● **Exercise task**: Please transcribe the material below from its first line through the line containing "Dot at: occluded", including both of those lines, and leave the pictures out of your answer.

● **Supplied information**:
· · ·

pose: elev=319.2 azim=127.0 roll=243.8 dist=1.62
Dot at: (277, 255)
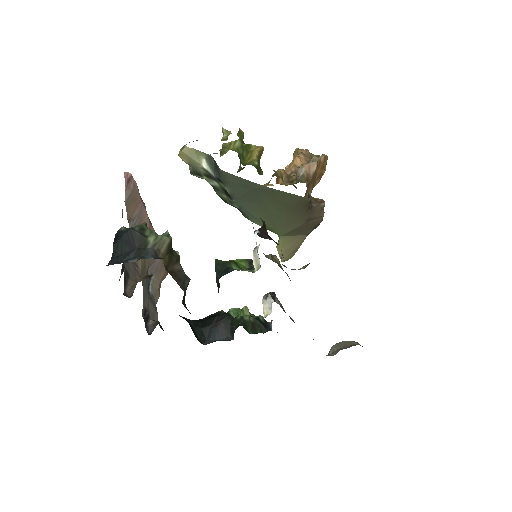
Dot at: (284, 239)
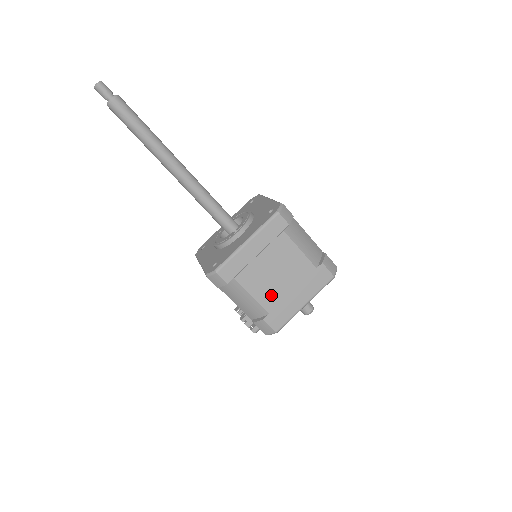
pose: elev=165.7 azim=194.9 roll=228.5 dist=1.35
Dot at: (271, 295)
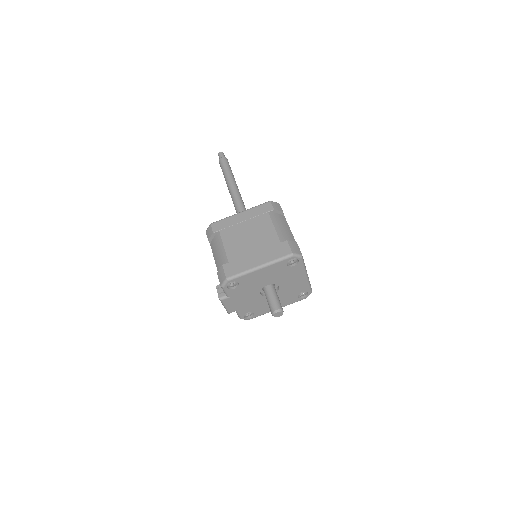
Dot at: (237, 250)
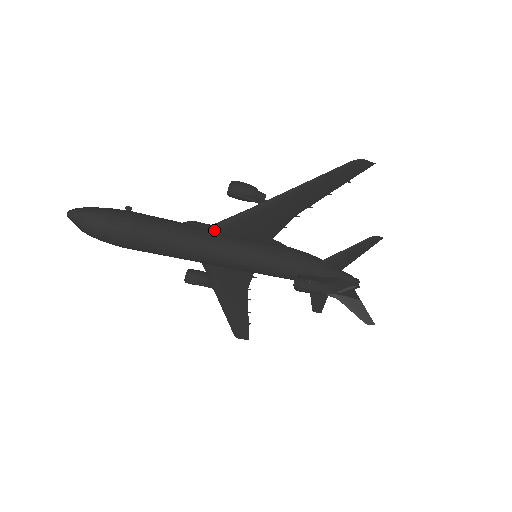
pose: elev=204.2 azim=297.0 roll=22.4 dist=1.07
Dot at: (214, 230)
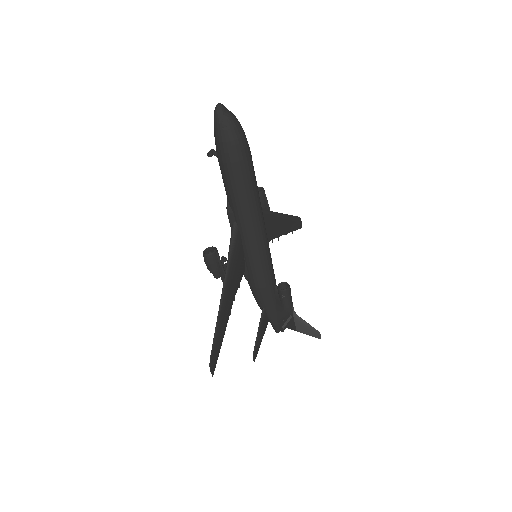
Dot at: occluded
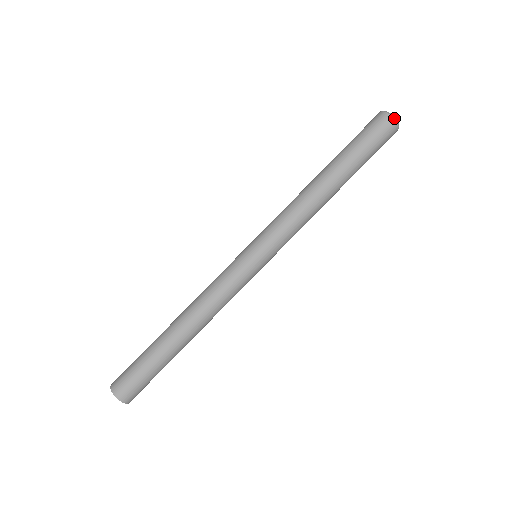
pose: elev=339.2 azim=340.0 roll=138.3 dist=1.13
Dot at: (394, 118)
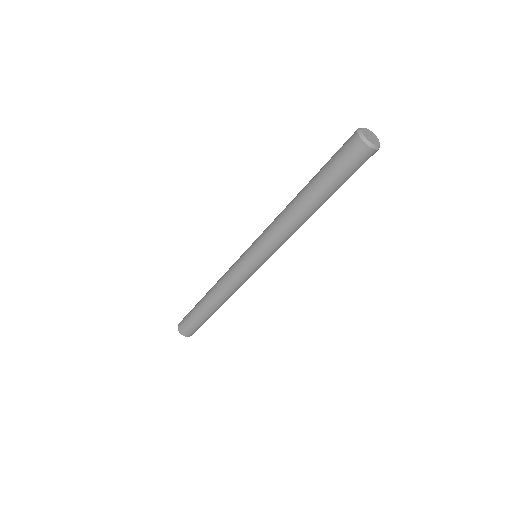
Dot at: (362, 138)
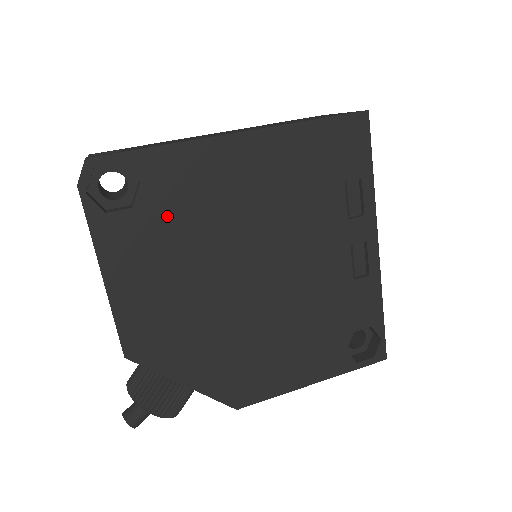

· · ·

● **Solution for this task**:
pose: elev=319.2 azim=127.0 roll=243.8 dist=1.62
Dot at: (277, 255)
Dot at: (284, 239)
pose: elev=165.7 azim=194.9 roll=228.5 dist=1.35
Dot at: (271, 295)
Dot at: (237, 250)
pose: elev=204.2 azim=297.0 roll=22.4 dist=1.07
Dot at: (214, 230)
Dot at: occluded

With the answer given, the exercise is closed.